= Prasanna Nair =

Pediatric doctor

Prasanna Nair is an Indian-born doctor working in the United States. She works in primary health care with a specialty in pediatric endocrinology.

== Biography ==
Nair is originally from India and completed her medical training at Lady Hardinge Medical College in Delhi. In 1960 she moved to Maryland, US, and began her medical residency in pediatrics at the University of Maryland Medical Center. Nair passed the American Board of Pediatrics in 1965. In 1970 she became a Fellow of the American Academy of Pediatrics. In 1982 Nair received her master's degree in public health from the Johns Hopkins University School of Public Health. She is certified in pediatrics by the American Board of Pediatrics and her Maryland State Medical License was active until 2017.

Nair's work has been focused on helping and caring for children and adolescents, specifically infants of mothers with HIV/AIDS or substance use disorders. She has also spent time advocating for the education and commitment of medical students to advance the field of pediatric medicine. In 1970 Nair founded the Special Parent Infant Care and Enrichment (SPICE) clinic. The SPICE clinic endeavors to care for infants of HIV positive mothers at the University of Maryland. The SPICE clinic also refers mothers with drug dependencies to treatment programs. This project not only serves an at-risk population of children but also provides very important research and experience to the field of pediatric medicine. Dr. Nair worked as the director of the Community Pediatric Center from 1975 to 1985. The Community Pediatric Center was a federal project at the University of Maryland for children and youth and provided health care to inner city and low-income family children who would otherwise not have access to primary health care.

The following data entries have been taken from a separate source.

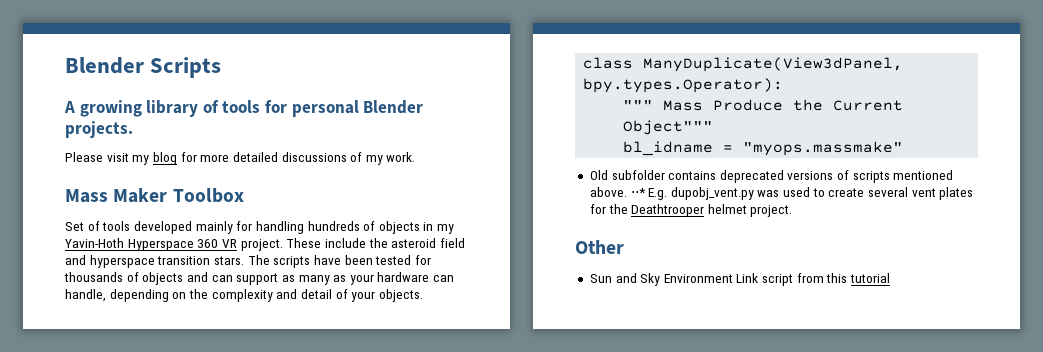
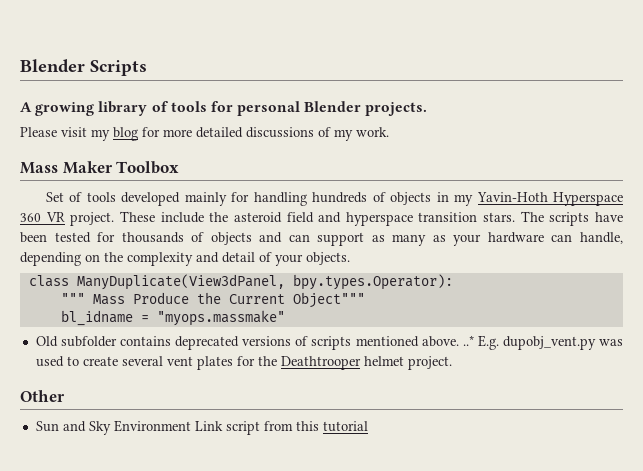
[630,188,646,197] ⋅⋅* -> [462,335,474,346] ..*

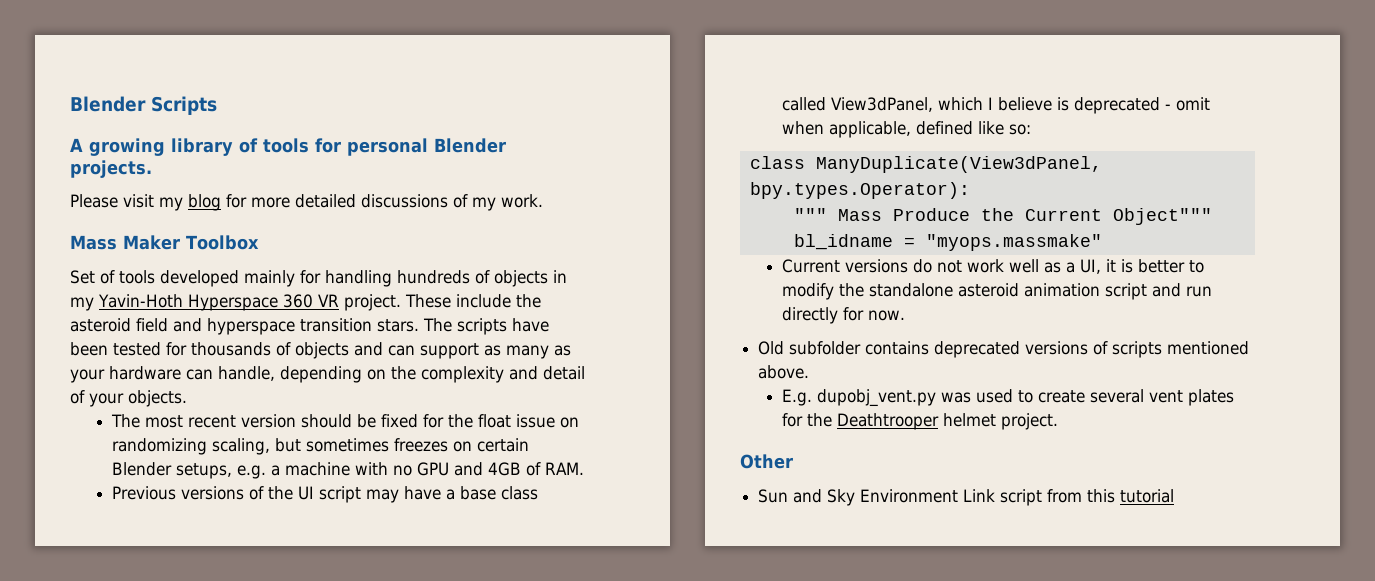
(350, 258) none -> [110,414,579,428] [111,438,529,455] [111,462,584,479] [111,486,538,503] [781,97,1210,114] [781,121,1031,138] // The most recent version should be fixed for the float issue on randomizing scaling, but sometimes freezes on certain Blender setups, e.g. a machine with no GPU and 4GB of RAM. // Previous versions of the UI script may have a base class called View3dPanel, which I believe is deprecated - omit when applicable, defined like so:
(285, 318) none -> [781,259,1204,274] [781,283,1212,300] [781,307,905,324] // Current versions do not work well as a UI, it is better to modify the standalone asteroid animation script and run directly for now.
[462,335,474,346] ..* -> (810, 372) //

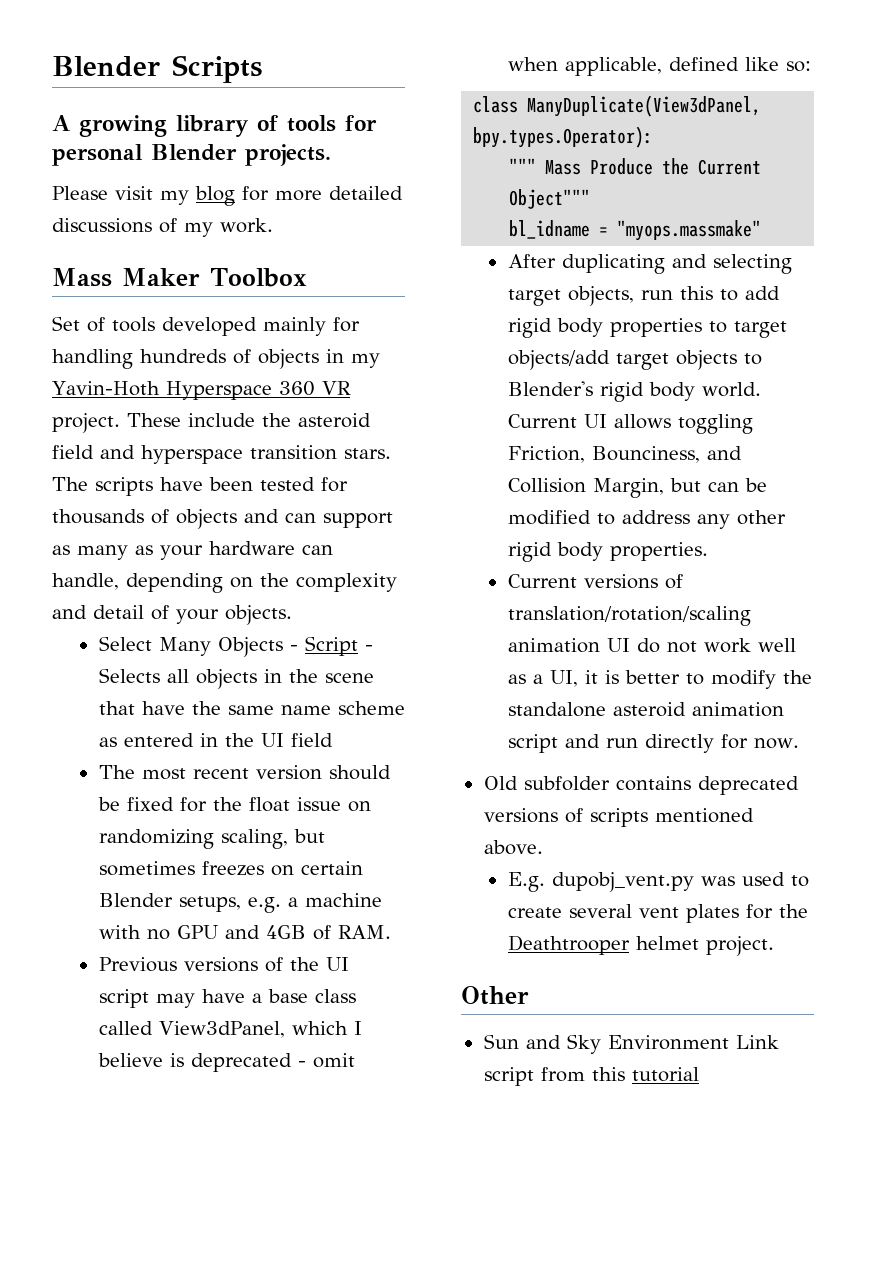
(187, 398) none -> [98,636,373,657] [98,668,374,689] [98,701,405,715] [98,733,333,747] // Select Many Objects - Script - Selects all objects in the scene that have the same name scheme as entered in the UI field
[781,259,908,273] Current versions -> [507,254,792,274] [507,286,780,306] [507,318,787,338] [507,350,762,370] [507,381,761,402] [507,414,753,434] [507,446,742,463] [507,478,767,498] [507,510,786,529] [507,542,708,562] [507,574,683,589] [507,606,751,626] [507,638,630,653] After duplicating and selecting target objects, run this to add rigid body properties to target objects/add target objects to Blender's rigid body world. Current UI allows toggling Friction, Bounciness, and Collision Margin, but can be modified to address any other rigid body properties. // Current versions of translation/rotation/scaling animation UI

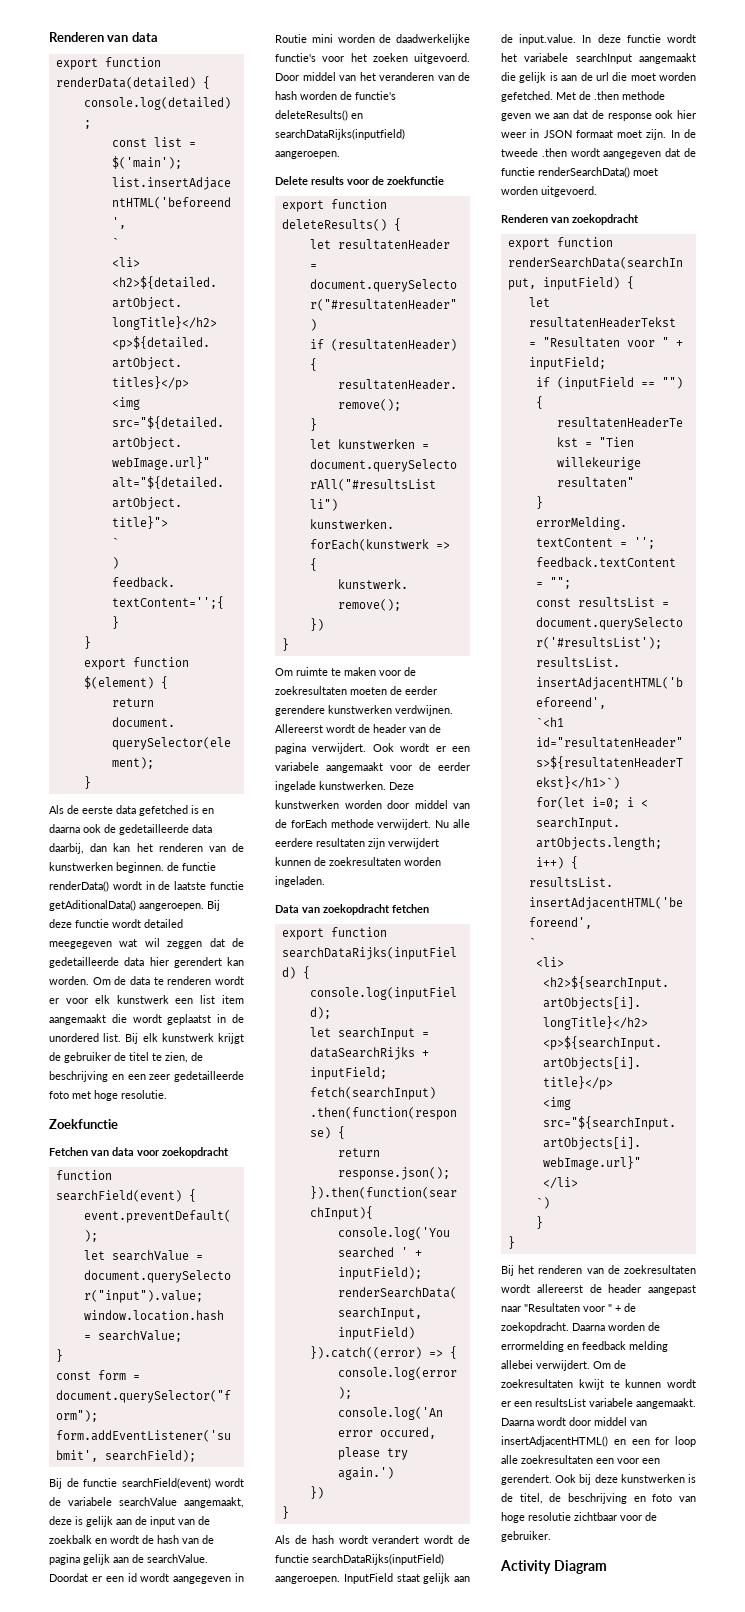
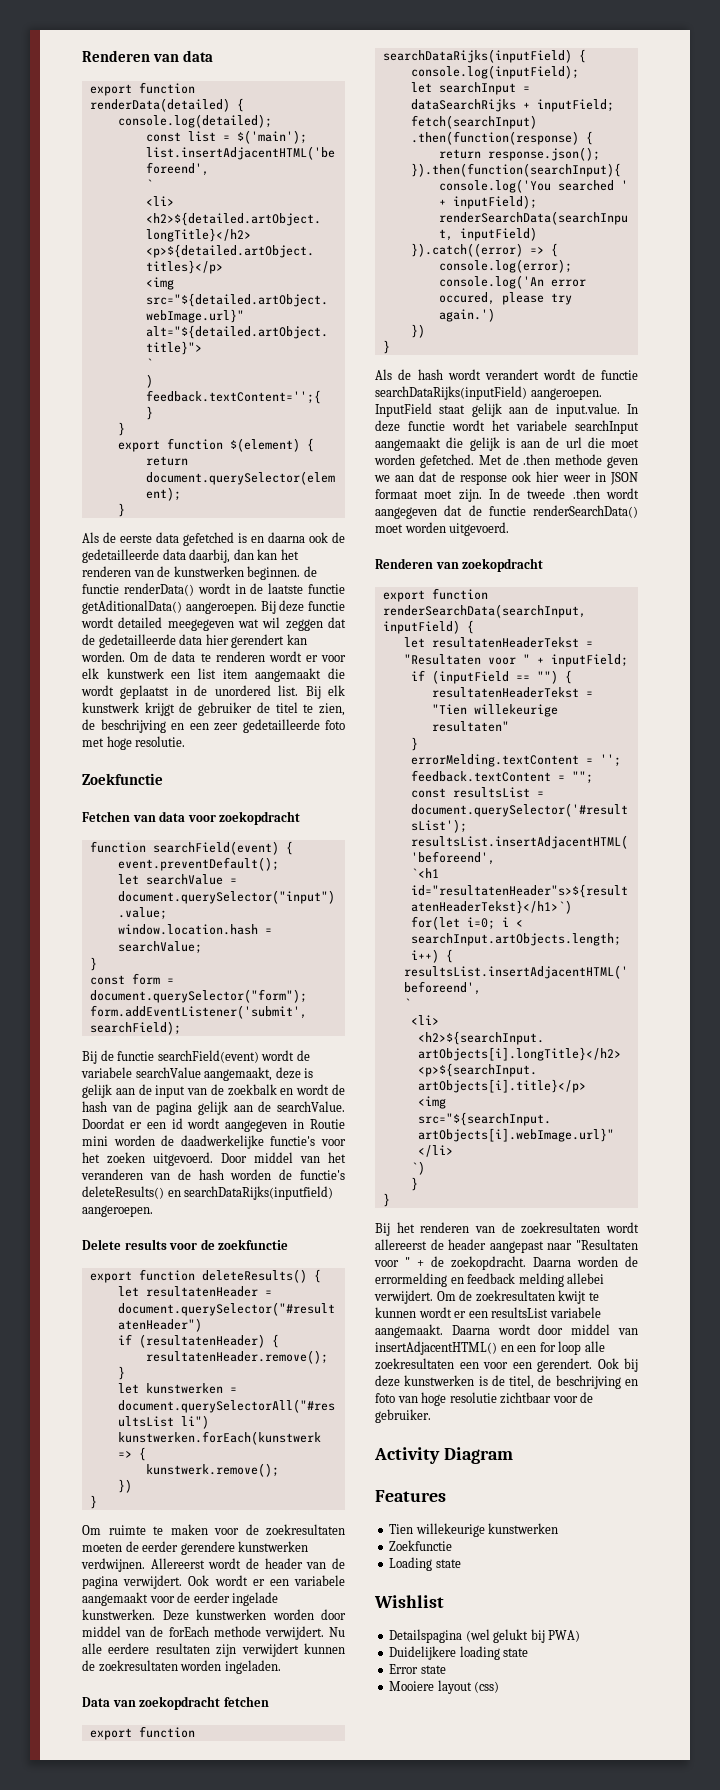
(607, 1567) none -> [375,1490,446,1502] [389,1523,559,1537] [389,1540,453,1551] [389,1557,461,1571] [374,1595,444,1608] [389,1629,581,1643] [389,1646,529,1660] [389,1664,446,1674] [389,1680,500,1694] // Features // Tien willekeurige kunstwerken // Zoekfunctie // Loading state // Wishlist // Detailspagina (wel gelukt bij PWA) // Duidelijkere loading state // Error state // Mooiere layout (css)

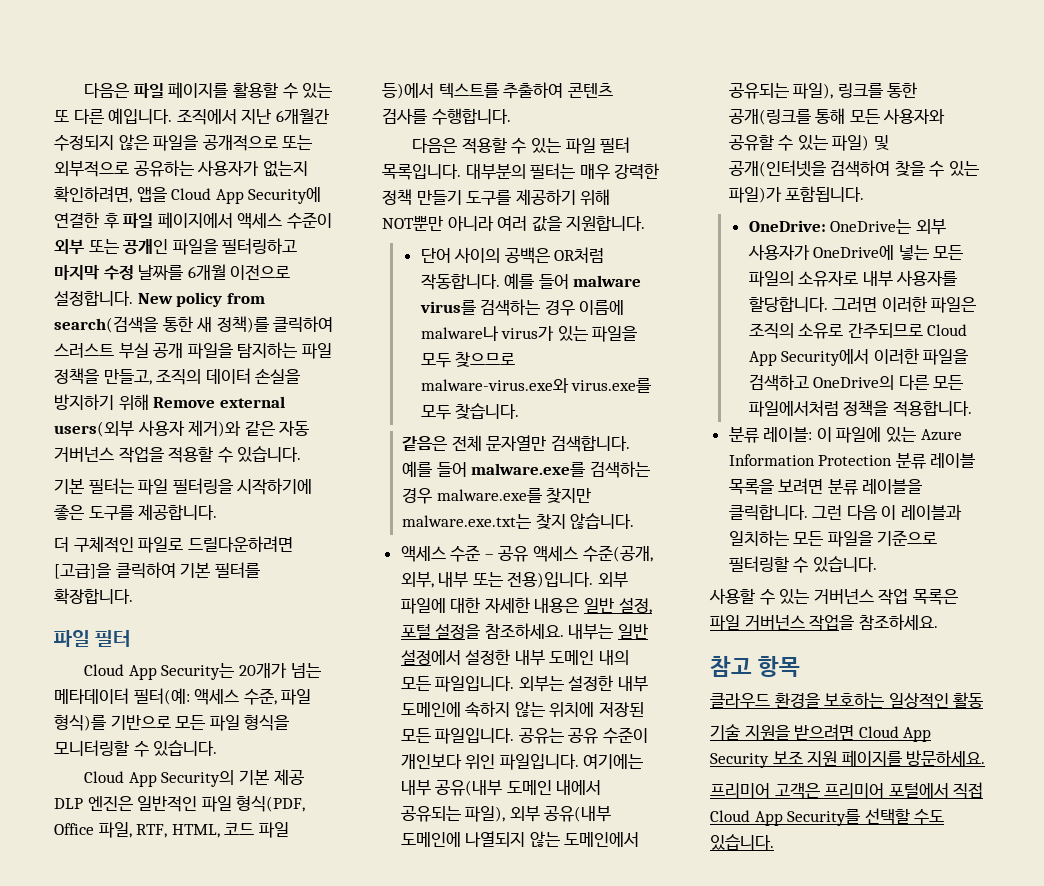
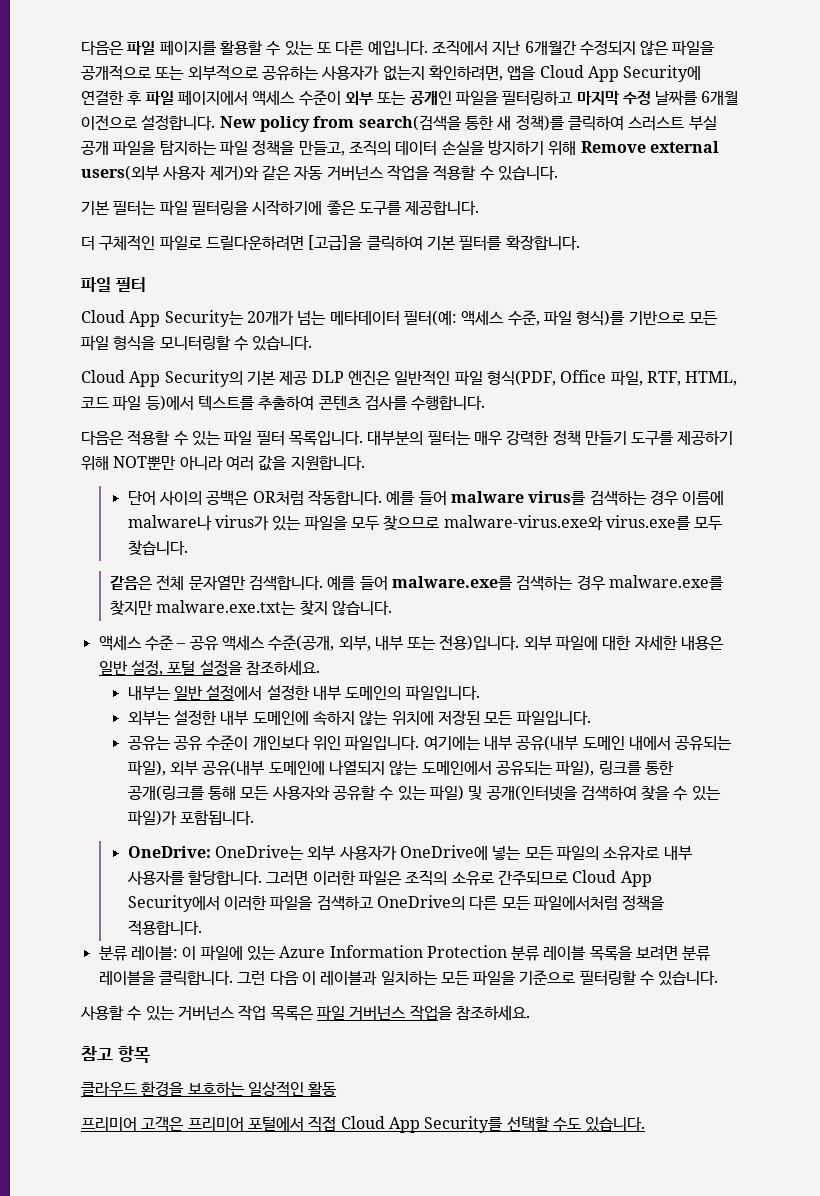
(564, 631) none -> (320, 667) //
[549,650,630,665] [400,676,515,692] 도메인 내의 모든 파일입니다. -> [345,685,480,701] 도메인의 파일입니다. //
(515, 736) none -> (591, 718) //
[710,724,932,742] [710,750,986,768] // 기술 지원을 받으려면 Cloud App Security 보조 지원 페이지를 방문하세요. -> (338, 1088) none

From 1985 through 2000 she directed the Junior Year Pediatric Clerkship at the University of Maryland while working as an associate professor of pediatrics at the University of Maryland School of Medicine. Nair has served on numerous committees directed towards advocacy and research for children, particularly at-risk children, including children from low-income families, or children whose parents have HIV/AIDS or substance abuse disorders.

Nair is a co-investigator on the "Following Urban Teens: Unique and Resilient at Every Step" (FUTURES) project at the University of Maryland School of Medicine. The FUTURES project is a longitudinal study that is being funded by the National Institutes of Drug Abuse (NIDA). The FUTURES project followed 296 infants born at the University of Maryland Hospital. During the first two years of the children's lives, families participated in a randomized controlled home intervention. After that, researchers met with children and their caregivers twice a year until the children were 10 years old. During the visits data was collected on children's cognitive, behavioral, social, and psychological development. The data collected provided insights into how children who experience risk and protective factors develop over time. The data collection phase is complete and the data is being analyzed to determine the effects of prenatal substance exposure and social risk factors on the neurocognitive and social development of teenagers from low-income, urban environments. Now that the original participants are adolescents, the FUTURES project is currently assessing the effects of early childhood experiences such as substance exposure, environmental adversity, placement stability, and other factors related to resilience on adolescent development in collaboration with NIDA.

== Publications ==
Most of Nair's published research seeks to illuminate the medical history of HIV infection and transmission in children born to HIV infected mothers. Some of her publications include :

- Black, Maureen M., Linda F. Gerson, Claire A. B. Freeland, Prasanna Nair, John S. Rubin, Jacqueline J. Hutcheson. 1988.“Language Screening for Infants Prone to Otitis Media.” Journal of Pediatric Psychology 13, no. 3 (1988): 423–33.
- Nair, Prasanna, Maureen M Black, John P Ackerman, Maureen E Schuler, and Virginia A Keane. 2008. “Children's Cognitive-Behavioral Functioning at Age 6 and 7: Prenatal Drug Exposure and Caregiving Environment.” Ambulatory Pediatrics 8 (3): 154–62. Children's Cognitive-Behavioral Functioning at Age 6 and 7: Prenatal Drug Exposure and Caregiving Environment.
- Nair, Prasanna, Maureen E Schuler, Maureen M Black, Laurie Kettinger, and Donna Harrington. 2003. “Cumulative Environmental Risk in Substance Abusing Women: Early Intervention, Parenting Stress, Child Abuse Potential and Child Development.” Child Abuse & Neglect 27 (9): 997–1017. Cumulative environmental risk in substance abusing women: early intervention, parenting stress, child abuse potential and child development.

== Recognition ==
Nair has received multiple awards for her work in pediatric medicine. Some of these awards include a 1985 recognition of service award from the Maryland Department of Health and Mental Hygiene, a certificate of appreciation as a member of the National Institute of Drug Abuse in 1998, commendation of her service in 1985 from the Baltimore City Commission of Health, and induction into the Maryland Women's Hall of Fame in 2008. December 6 has been designated Prasanna Nair Day in Baltimore by Mayor Donald Schaefer.